◆ TAREAS:
A. En el artículo sobre Farah y Mayna en Ceuta, ¿dónde tuvieron que sobrevivir después de que el CETI no quisiera acogerles?
B. Prosigue el artículo sobre Farah y Mayna en Ceuta a partir de su última oración.

◆ FRAGMENTO DE LECTURA:
Crisis migratoria

Cuando al drama migratorio se suma la homofobia y la transfobia: la desprotección de Farah y Mayna en Ceuta

¿Por qué es importante? Ambos aseguran haber sufrido agresiones de todo tipo por parte de compatriotas, tanto en su país como en la ciudad autónoma.

Farah y Mayna fueron dos de las personas que cruzaron desde Marruecos a Ceuta. En su caso, lo hicieron porque lo necesitaban. Una mujer trans y un hombre gay, en Marruecos, tienen una situación muy complicada a nivel social y familiar.

"No puedo vivir siempre ocultando mi sexualidad y recibiendo insultos", aseguran. Además, relatan que "cruzar por el mar ha sido muy complicado porque me golpearon justo antes de emigrar. La herida me lo ha complicado mucho".

Al llegar a Ceuta, el CETI no quiso acogerles. Al quedarse fuera, han tenido que sobrevivir en el bosque: "He estado durmiendo en el bosque y luego fui a una residencia". Por otro lado, lamentan haber pasado "mucho frío", puesto que su "refugio eran los árboles": "Estaba con gente que me protegía un poco", añaden.

Pero esa protección no fue suficiente. Sus días en el bosque vinieron acompañados de agresiones físicas y robos: "Le dijeron al pueblo marroquí que era gay. Me han pegado 17 de ellos": "He sufrido abusos, abusos y amenazas. Estoy viviendo en un estado de peligro", subrayan ambos. Golpes, empujones, fuertes bofetadas... Cuando bajaban al pueblo a por comida, recibían vejaciones y amenazas de muerte constantes.

◆ DATOS PROPORCIONADOS:
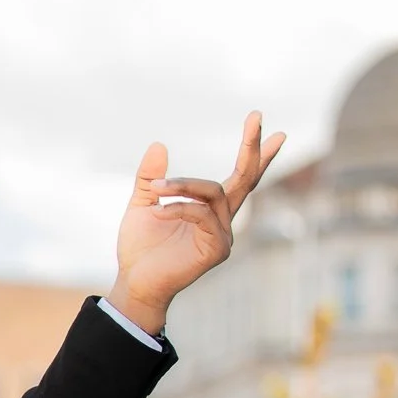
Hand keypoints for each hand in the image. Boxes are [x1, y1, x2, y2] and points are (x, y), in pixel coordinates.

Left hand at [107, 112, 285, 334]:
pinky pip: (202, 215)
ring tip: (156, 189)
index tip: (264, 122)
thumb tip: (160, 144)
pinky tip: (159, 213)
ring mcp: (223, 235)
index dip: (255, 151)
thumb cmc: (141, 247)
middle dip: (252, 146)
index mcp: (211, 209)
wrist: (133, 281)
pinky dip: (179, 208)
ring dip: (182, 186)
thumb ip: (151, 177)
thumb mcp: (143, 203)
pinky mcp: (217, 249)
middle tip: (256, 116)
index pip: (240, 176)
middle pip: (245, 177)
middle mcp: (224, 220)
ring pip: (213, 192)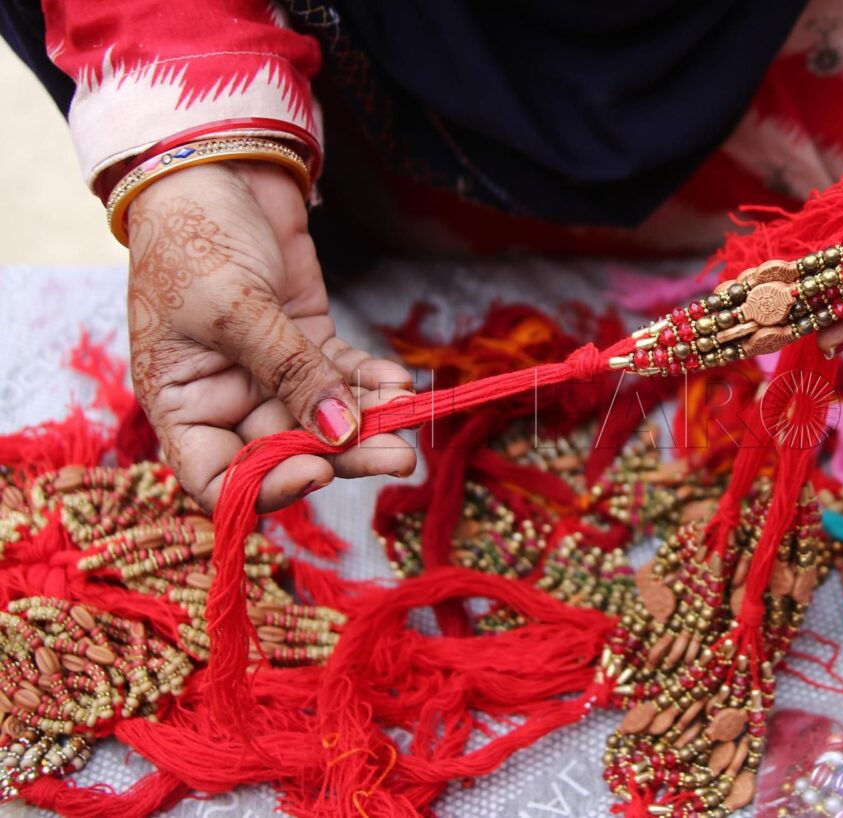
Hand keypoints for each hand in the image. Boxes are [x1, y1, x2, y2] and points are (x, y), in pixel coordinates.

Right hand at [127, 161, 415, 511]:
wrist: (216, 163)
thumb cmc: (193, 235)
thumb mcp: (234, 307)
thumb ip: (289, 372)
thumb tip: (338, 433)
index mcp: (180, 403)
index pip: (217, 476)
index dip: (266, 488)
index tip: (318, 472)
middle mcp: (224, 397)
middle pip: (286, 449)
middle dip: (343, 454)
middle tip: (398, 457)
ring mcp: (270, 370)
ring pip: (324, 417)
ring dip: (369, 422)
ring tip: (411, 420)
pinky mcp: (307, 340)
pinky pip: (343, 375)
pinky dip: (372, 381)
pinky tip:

◆ RESPUESTAS:
A. En el bosque.

B.
Ambos han tenido que ir de refugio en refugio, pero nunca han llegado a estar en una situación segura: "Cuando entré a ese lugar, empezaron a llamarme 'marica, tienes que ir al infierno'": "No es un sitio seguro, hay mucha gente junta, tengo miedo y no estoy protegida", relatan ante los micrófonos de laSexta.

Lugares en los que sufren una exposición constante sin privacidad ni protección. Pero no tienen otra alternativa: "Estoy pidiendo asilo porque Marruecos castiga a las personas transexuales. No puedo regresar a mi país". Por eso, desean que su "futuro sea en España", pero también "tener derechos y trabajar": "Quiero vivir mi vida como una persona normal", sentencia. En definitiva, lo que piden son derechos básicos y protección. Algo que cualquier ser humano debería tener.